Instantly Ready for Your Projects
We have made sure our STT is extremely easy to use in your projects:
- Phonexia Speech to Text’s API has been greatly simplified to keep you focused on your project rather than complex API requests.
- There is no need to sign an NDA or contact our sales.
- The whole process from buying to installation can be finished within a few minutes.
- The STT API can be easily explored via a built-in Swagger.
- You can even test the STT without writing a single line of code!
Which Phonexia Speech to Text Languages Are Available on the AWS Marketplace?
We have expanded the AWS Marketplace with our current best, sixth generation of Speech to Text (STT). It supports speech transcription in the following 14 languages:
- Arabic (Gulf)
- Arabic (Levantine)
- English (US)
Additionally, the sixth generation of Phonexia STT offers conversational AI-friendly features to enhance Speech to Text accuracy even further.
This feature is especially useful when building voicebots and virtual assistants.
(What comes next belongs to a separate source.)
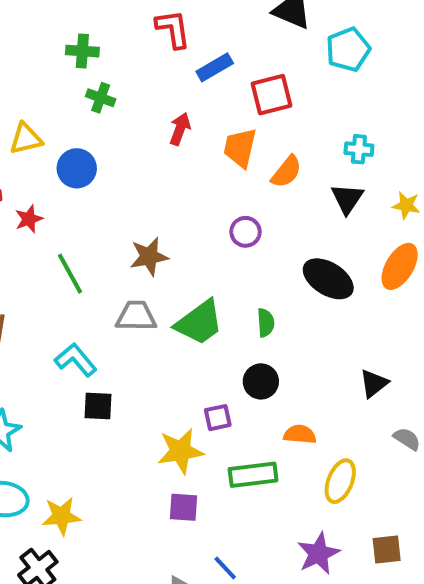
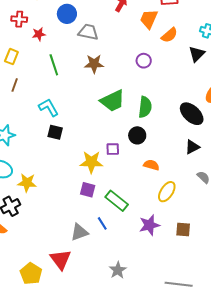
black ellipse: (328, 279) -> (192, 114), moved
gray trapezoid: (136, 316) -> (88, 32), moved
green semicircle: (266, 323) -> (145, 107), size x1.5
green rectangle: (253, 475) -> (117, 201), moved, turned 35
It enables developers to define a list of words and phrases that will be preferred over other (similar sounding) words that may appear in the speech being transcribed (real-time or postprocessed).
For example, the STT for a voicebot that helps bank clients in emergency situations could be easily customized to favor the word “card” over other words (such as the word “cart”), resulting in the preference of “I lost my card” over “I lost my cart” speech transcription.
An identical approach can be used for enhancing STT performance in speech analytics use cases where the context of audio recordings can be anticipated to some degree (e.g., emergency calls vs. booking requests).
Preferred Phrases allow powerful finetuning of Speech to Text accuracy based on the unique specifics of each speech transcription use case to ensure the most optimized STT performance.
Real-Time Addition of Unknown Words
The sixth generation of Phonexia STT also comes with real-time addition of unknown words functionality.
Akin to Preferred Phrases, developers can define a list of custom words before each Speech to Text request to enhance its accuracy further.
Typically, it can be used to add product names, industry-specific words, and even slang expressions to the default STT dictionary.
However, what makes this feature especially useful is the fact that the custom words can be added to the dictionary instantly at any time (real-time).
Therefore, the developers of conversational AI solutions can customize the Phonexia STT dictionary dynamically on the go and adjust the STT accuracy easily whenever a situation calls for it.
Classes in the Czech Speech to Text
As a Czech company, the Czech language certainly has a special place in our hearts. Therefore, if there are any speech recognition advancements ready for production, it usually receives them first.
This is the reason why our Czech Speech to Text is the first to offer this additional accuracy improvement—Classes.
How does it help? Simply said, Phonexia’s Czech STT is enhanced to recognize Czech names, cities, and other words (classes) specific to Czech culture and nationality.
Not only does it dramatically improve the STT accuracy, but Classes also simplify the work with Preferred Phrases.
Instead of listing multiple variations of the Preferred Phrases such as “my name is Paul”, “my name is Peter”, and “my name is Charles”, you can use a related type of class instead. For example, “My name is ‘first_name’”.
Let’s Go Transcribe Some Speech
Here you have it. Our most advanced STT technology is now easily accessible on the Amazon Web Services Marketplace and ready to transcribe human speech.
We look forward to having it used by businesses and developers for their conversational AI and speech analytics solutions!